Translated by Laurie Thompson
Published by Pan,
15th April 2011.
Sergeant Merwin Kluuge is currently in charge in Sorbinowo - the Chief of Police Malijsen having decided to take a holiday. Kluuge duties over the last three year have amounted to little more than sending off monthly reports. He is therefore looking forward to a peaceful time, the sun is shinning, he has moved into a new house with his wife Deborah who is expecting their first child. For Kluuge all is well with the world until that is he receives a telephone call telling him that a girl is missing from ‘The Pure Life Camp’ at Waldingen. Kluuge telephones the camp at Waldingen and is informed that no one is missing from the camp.

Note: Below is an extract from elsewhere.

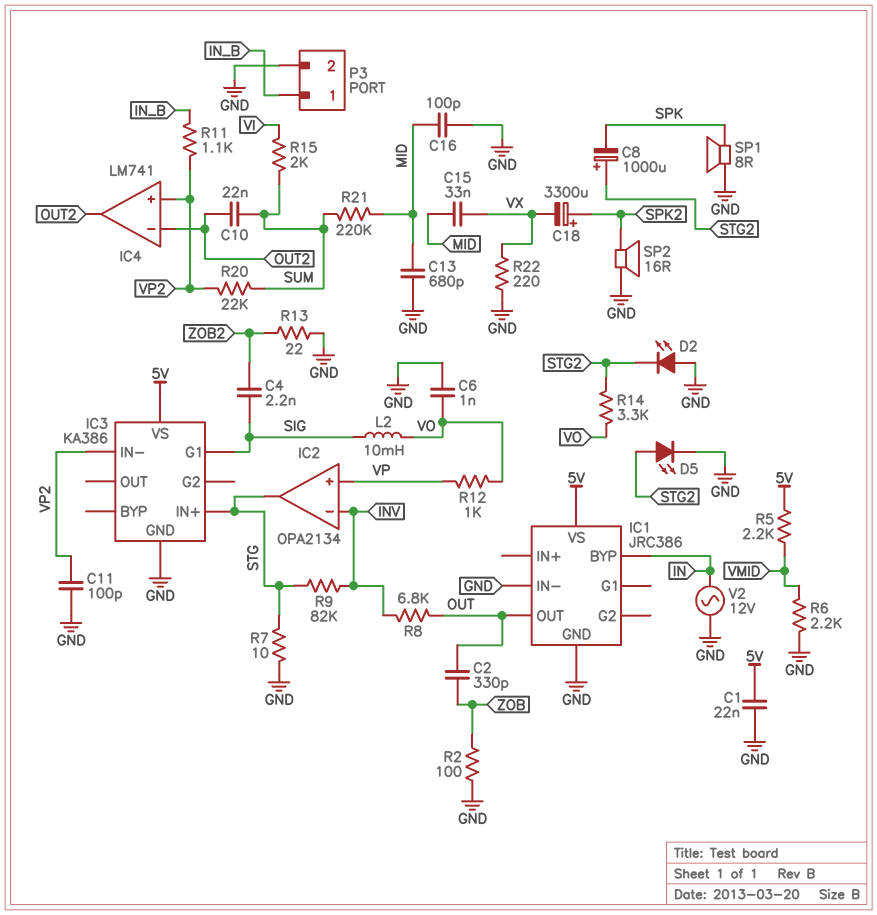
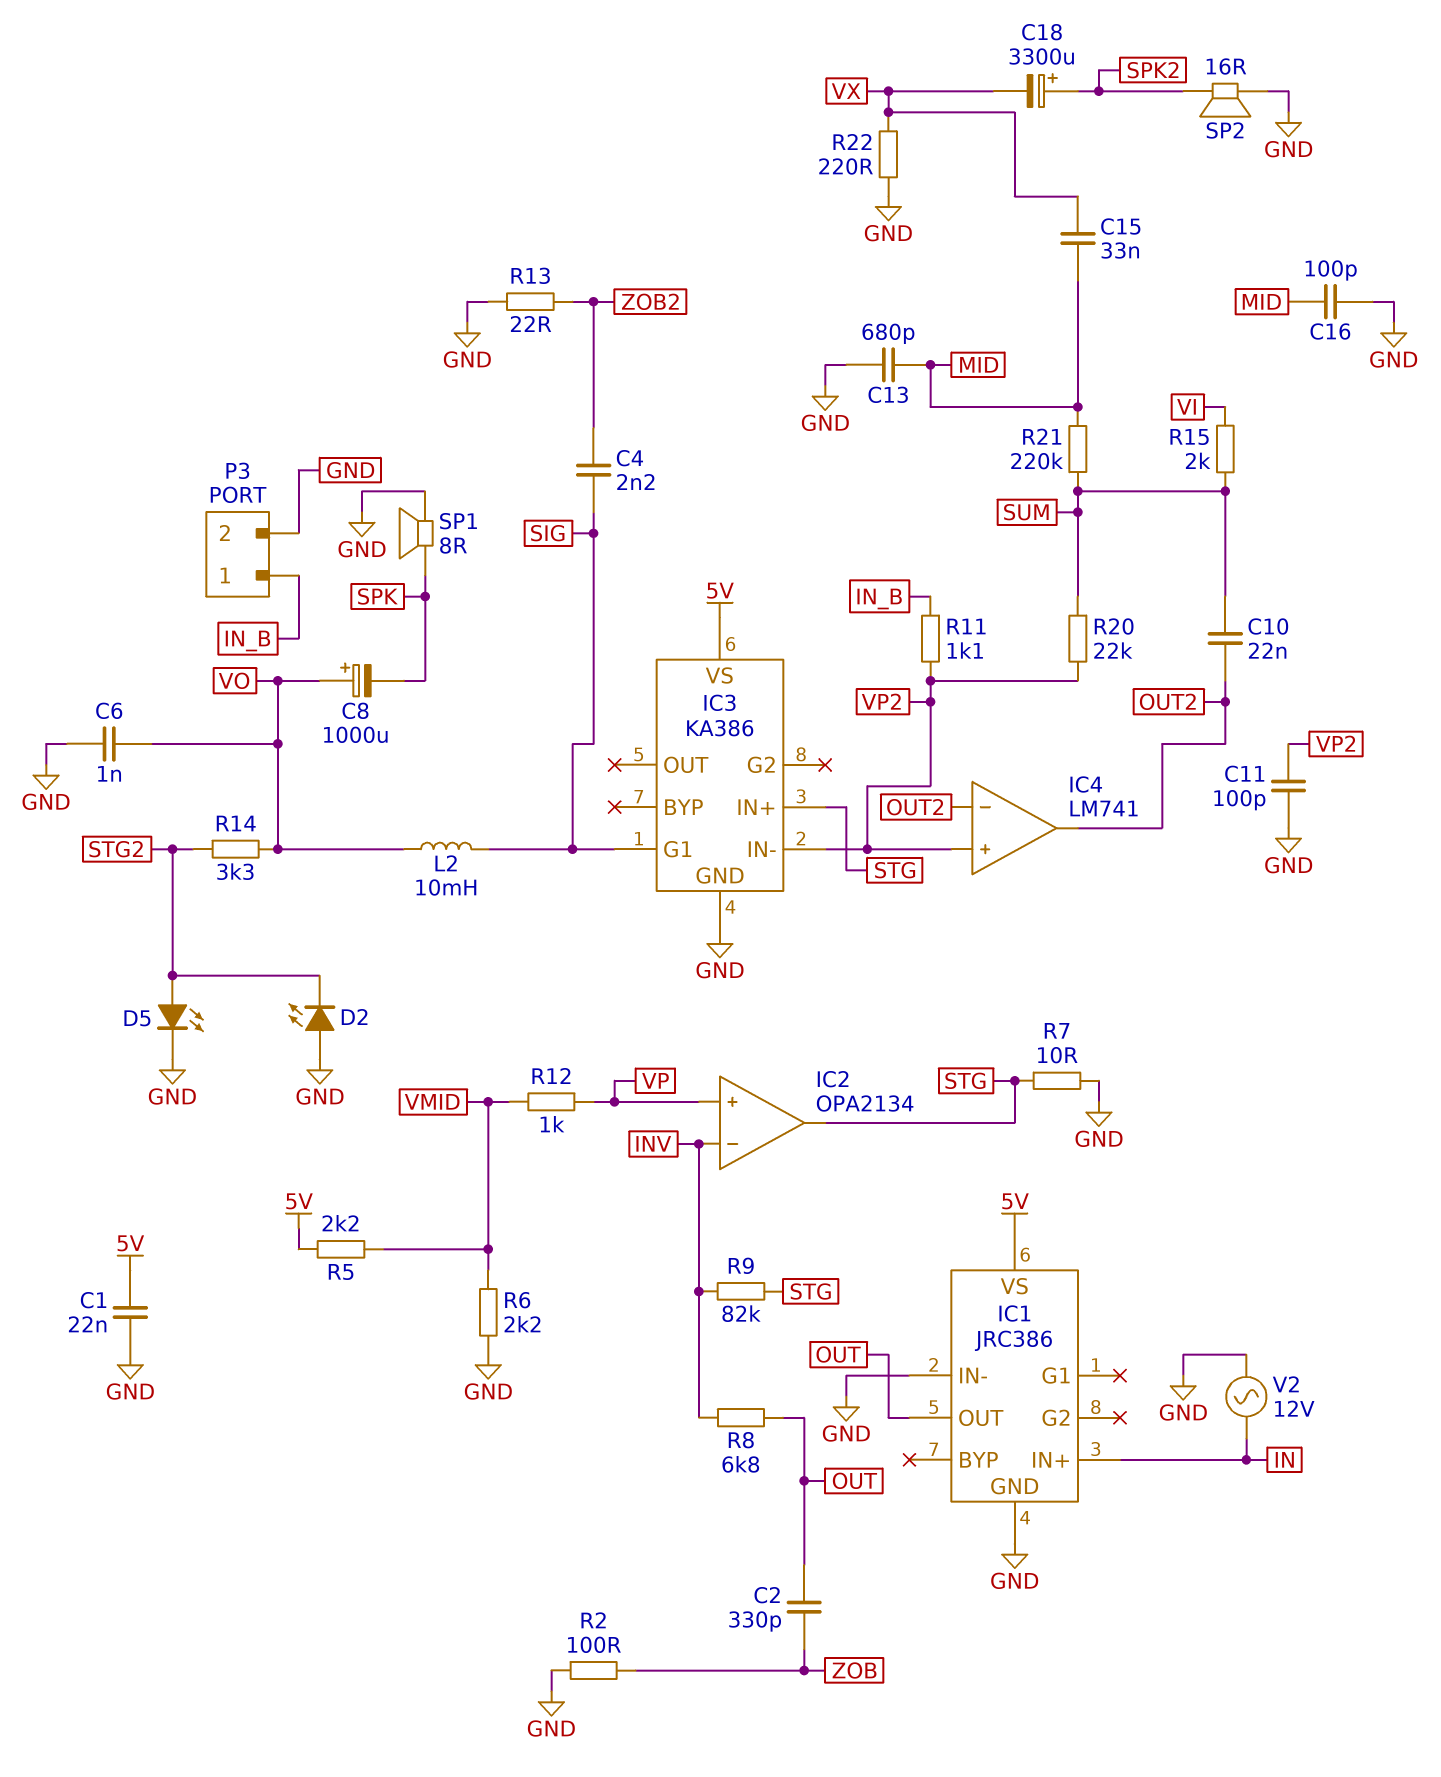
C8: 1000uF (plus STG2, minus SPK) -> 1000uF (plus VO, minus SPK)
IC1 pin BYP: IN -> none
IC1 pin IN+: none -> IN
R12: 1k (VO, VP) -> 1k (VMID, VP)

But his relief is short-lived when a couple of days later a second call informs him that if he doesn’t do something the newspapers will be informed. Chief Malijsen has left a contact name for emergencies and so Kluuge contacts Inspector Van Veeteren
Inspector Van Veeteren is in an introspective mood - approaching sixty, and contemplating a change in his life, he has just booked a holiday starting in two weeks time. An investigation in the lovely lake-town of Sorbinowo should coast him up to his holiday nicely.
‘The Pure Life’ is a religious sect buried deep in the forested area of Sorbinowo. Apart from three women who appear to be the hand-maidens of the Priest-like leader of the sect Oscar Yellineck, the other inmates are young girls aged between eleven and fourteen. When interviewed by Van Veeteren Oscar Yellineck is adamant that no one is missing. Van Veeteren whose intuition is on high alert, books into a nearby hotel.
The discovery of the body of a young girl raped and strangled has Van Veeteren and the police force crawling all over the sect, but Oscar Yellineck is nowhere to be found and the entire members of the sect refuse to speak. In all interviews Van Veeteren meets a wall of silence.
Although a serious subject and an intriguing mystery, this is a book rich in humour. My knowledge of Swedish writers has previously been limited to Henning Mankell, and I have listened on unabridged audio to all but the last two books written by him, and whilst they are intricate and well-crafted mysteries suiting my mood particularly when I was travelling back from somewhere late at night - all darkness and waving trees, humorous they are not. I wasn’t sure if any humour had been lost in translation or if it was the dour style of Swedish mystery writers. But reading Hakan Nesser has redressed the balance, clearly Swedish people have a wonderful sense of humour. And I applaud the translator Laurie Thompson as I felt the rhythm of the book and the marvellous character of Van Veeteren whose introspective musings were the greater part of the story.
I read that Hakan
Nesser has received awards for many of his books, I am only sorry that I have
not yet read them all, but I will be addressing that immediately. Highly recommended.
Reviewer: Lizzie Hayes
Håkan Nesser was awarded the 1993 Swedish Crime Writers' Academy Prize for new authors for his novel The Mind's Eye (published in Sweden as The Wide-Mesh Net); he received the best novel award in 1994 for Borkmann's Point and in 1996 for Woman with Birthmark. In 1999 he was awarded the Crime Writers of Scandinavia's Glass Key Award for the best crime novel of the year for Carambole. His novels have been published to acclaim in nine countries. Nesser was born in Sweden in 1950, where he lives with his wife and two sons.